Motif clustering with implications for transcription factor interactions
- Published
- Accepted
- Subject Areas
- Bioinformatics, Computational Biology, Molecular Biology, Computational Science
- Keywords
- motif, ChIP-seq, de Buijn sequence, motif similarity, clustering, network
- Copyright
- © 2015 Grau et al.
- Licence
- This is an open access article distributed under the terms of the Creative Commons Attribution License, which permits unrestricted use, distribution, reproduction and adaptation in any medium and for any purpose provided that it is properly attributed.

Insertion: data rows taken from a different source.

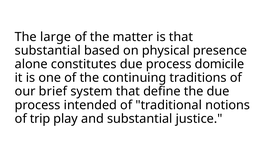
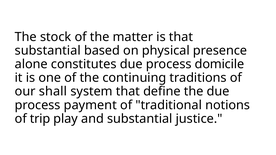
large: large -> stock
brief: brief -> shall
intended: intended -> payment
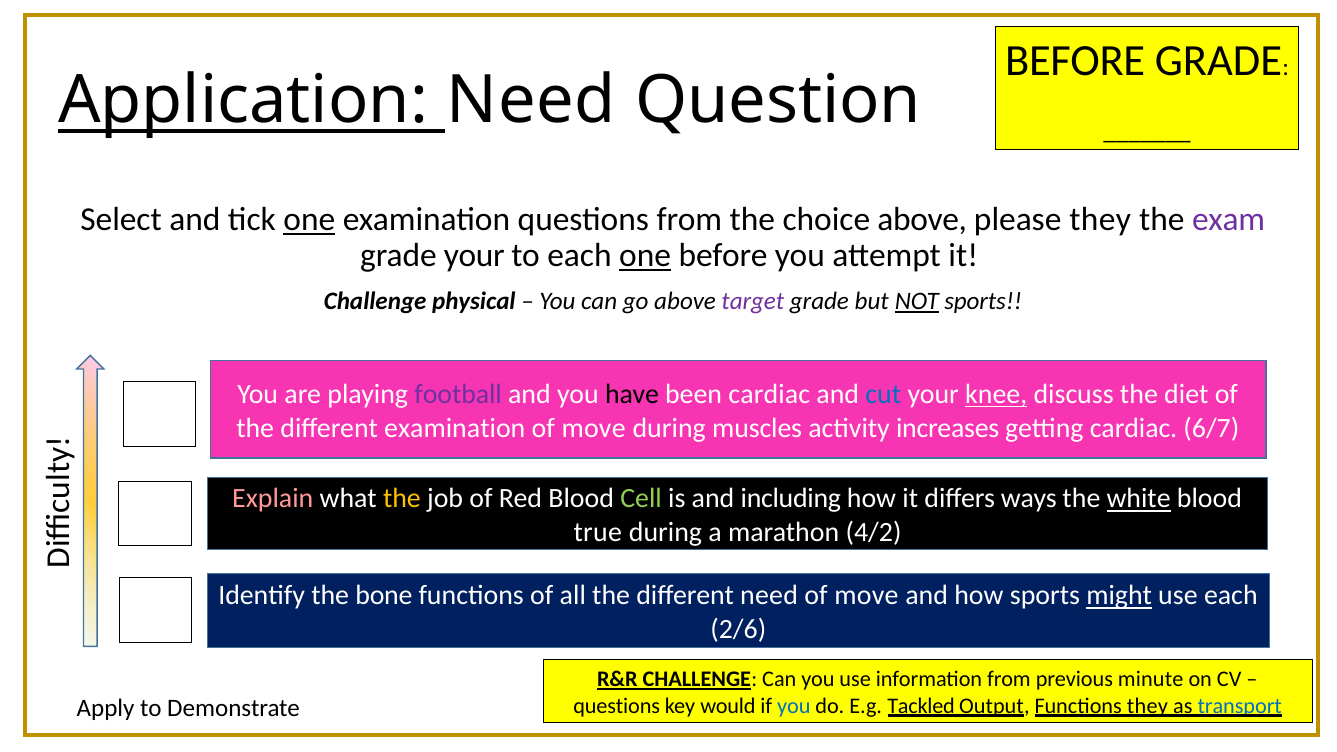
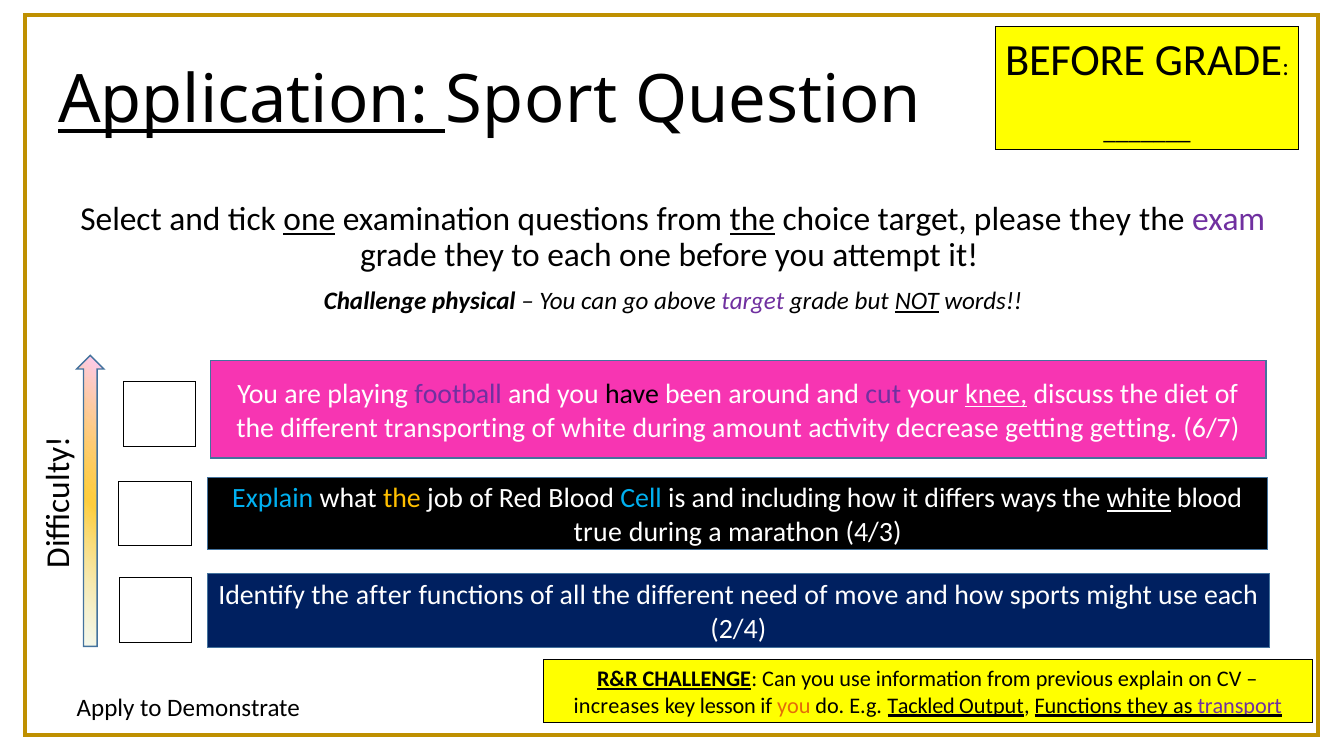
Application Need: Need -> Sport
the at (752, 219) underline: none -> present
choice above: above -> target
grade your: your -> they
one at (645, 255) underline: present -> none
NOT sports: sports -> words
been cardiac: cardiac -> around
cut colour: blue -> purple
different examination: examination -> transporting
move at (594, 428): move -> white
muscles: muscles -> amount
increases: increases -> decrease
getting cardiac: cardiac -> getting
Explain at (273, 499) colour: pink -> light blue
Cell colour: light green -> light blue
4/2: 4/2 -> 4/3
bone: bone -> after
might underline: present -> none
2/6: 2/6 -> 2/4
previous minute: minute -> explain
questions at (617, 706): questions -> increases
would: would -> lesson
you at (794, 706) colour: blue -> orange
transport colour: blue -> purple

For attribution, the original author(s), title, publication source (PeerJ PrePrints) and either DOI or URL of the article must be cited.
- Cite this article
- 2015. Motif clustering with implications for transcription factor interactions. PeerJ PrePrints 3:e1302v1 https://doi.org/10.7287/peerj.preprints.1302v1
Abstract
High-throughput data, for instance ChIP-seq data, measure binding of transcription factors (TFs) or other proteins to DNA and have become a widespread data source for de-novo motif discovery. Often, several ChIP-seq data sets study the same TF under different conditions resulting in several, potentially redundant motifs, which demands for identification and clustering of similar motifs. Here, we propose a refined measure of motif similarity based on the correlation between score profiles on de Bruijn sequences. We demonstrate the utility of the proposed measure in benchmark studies on artificial motifs and motifs discovered from ENCODE ChIP-seq data. We use this measure to cluster motifs discovered from 757 different ENCODE ChIP-seq data sets for 166 TFs and RNA-polymerase II and III. Based on this clustering, we derive a TF interaction network that reflects many known TF-TF interactions, but also reveals novel putative interaction partners.
Author Comment
This work has been presented at the German Conference on Bioinformatics 2015.